DENNIS replied: “It [the earlier post] is basically a standard storage vendor's sales pitch and we have a SAN that can accommodate terabytes of ‘cheap’ storage. You have to factor in the rack space, power and HVAC requirements to keep the storage system running and I can assure you that because such technology [content addressable storage] is less expensive, its MTBF [mean time between failures] will be much shorter than other forms of storage, so what happens when it crashes? The bottom line is cost versus benefit versus risk.” [Update: Greg Smith of Messaging Architects responds to Dennis' comment.]
To which BEN said: “As a lawyer, here's what I don't understand. I use Yahoo as my business email provider. I pay Yahoo a paltry $20 a year for this email service, and Yahoo provides me unlimited storage. Unlimited. And since I pay for my service, Yahoo does not attach ads to my email. I store on Yahoo all my business e-mail (including attachments) dating back to 2004. (I also back it up in zip files I download onto a local hard drive.) The economics suggest that storage costs -- including all the infrastructure and management -- are just not a big deal to Yahoo. Why can't an in-house IT department at a mid-sized enterprise get anywhere close to the same economics that Yahoo (or AOL or Hotmail) gets?”
Then DENNIS said: “Yahoo probably restricts the size of your attachments to 1MB and your mail client (probably not Outlook) does not have the search and archiving capabilities of an Exchange/Outlook environment. I don't know what your SLA [service level agreement] is with them, but I would guess they aren't guaranteeing that all your email will be available forever.
"The City of Los Angeles just switched from an in-house mail system (using Groupwise) to Google's gmail for 30,000 users. Google charges $50 per year per user for up to 250 gigabyte of disk space, however they do not have any archiving capabilities yet.
“Google, Yahoo, and other large providers are using data center technologies on a massive scale that brings the cost per MB down below what those of us in smaller shops can come even close to. The big problem they have is security. Google had to guarantee LA to use dedicated servers and storage for all their email so it wouldn't co-mingle with their other customers, and for $7.5MM Google said OK. Most of the rest of us cannot negotiate on that scale.

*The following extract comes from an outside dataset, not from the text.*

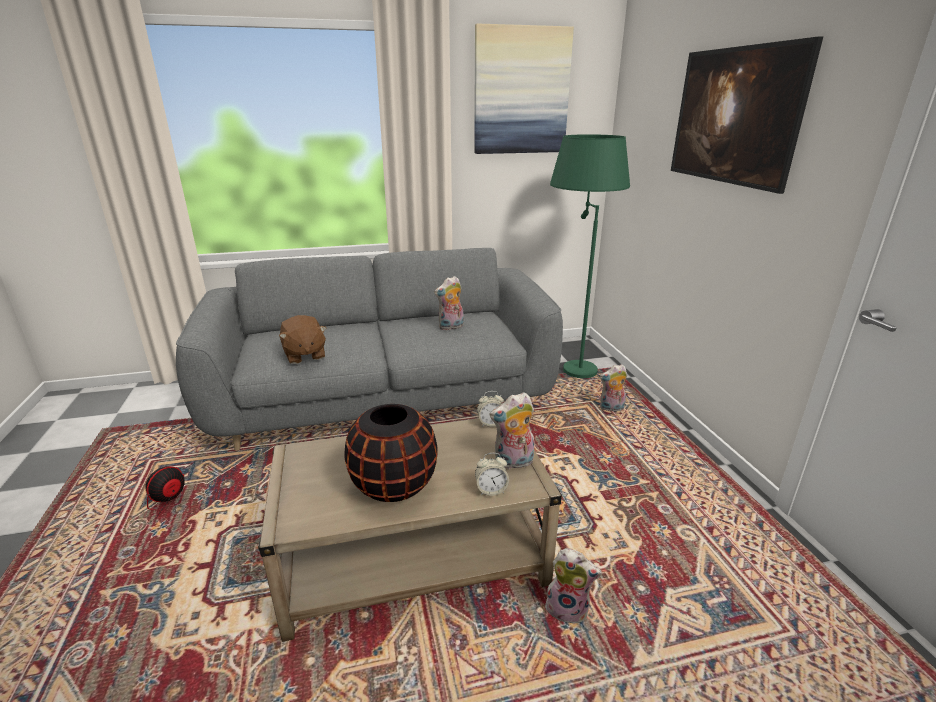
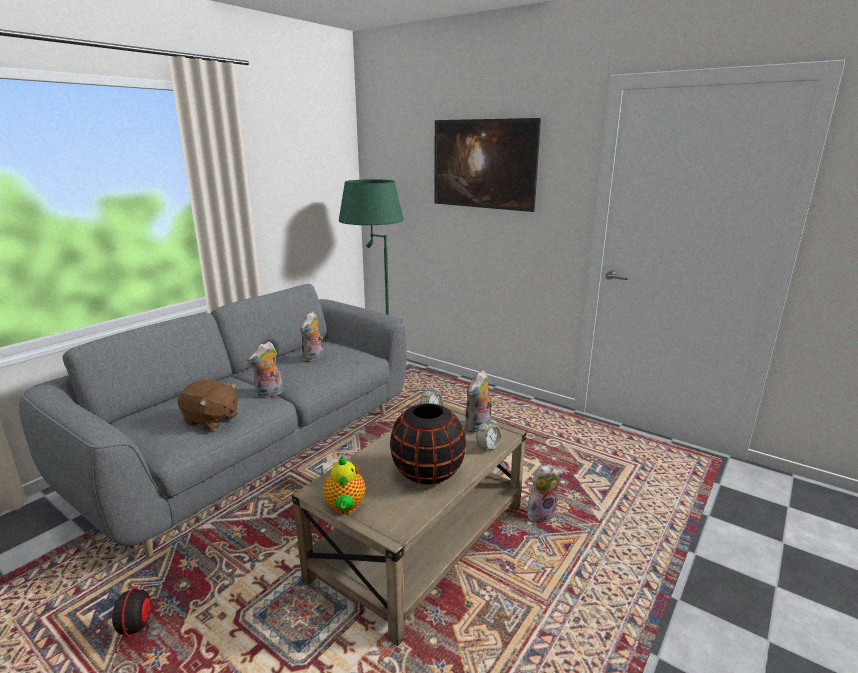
camera: 40 degrees left, 5 degrees down
picture [474,24,574,154] -> none
plush toy [600,364,627,411] -> plush toy moved to [247,342,283,399]
none -> teapot [323,456,365,514]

“The administration overhead for managed disk space is quite high because it requires routine backups with take time and resources which all cost money.”
BEN responded: “My attachments, both incoming and outgoing, are limited to 20MB, which is reasonably large. The mail client I use is Yahoo's web mail page. It provides quite a few search capabilities. I have my 'archives' arranged as large chronological zip folders on my local hard drive. Still, Yahoo stores a full copy of all my emails back to 2004.”
DENNIS: “[Regarding the 1MB attachment limit] I guess I was thinking of the free version [of Yahoo mail]. It's been a while since I looked at those kinds of mail services. We're looking seriously at Google Apps with gmail (waiting to see how things work for LA). The 250GB limit might be a problem for some of our users, but I figure by the time we're ready to move, there will be more space available or they will have an archiving feature.”
Update July 2010: The General Services Administration has certified Google Apps as qualified for use by government agencies. Typically, a US government implementation of Google Apps would keep data on servers in the continental US.
–-Benjamin Wright. A senior instructor at the SANS Institute, Mr. Wright regularly serves as a public speaker at lunch and dinner meetings for local professional groups, such as IIA and ARMA.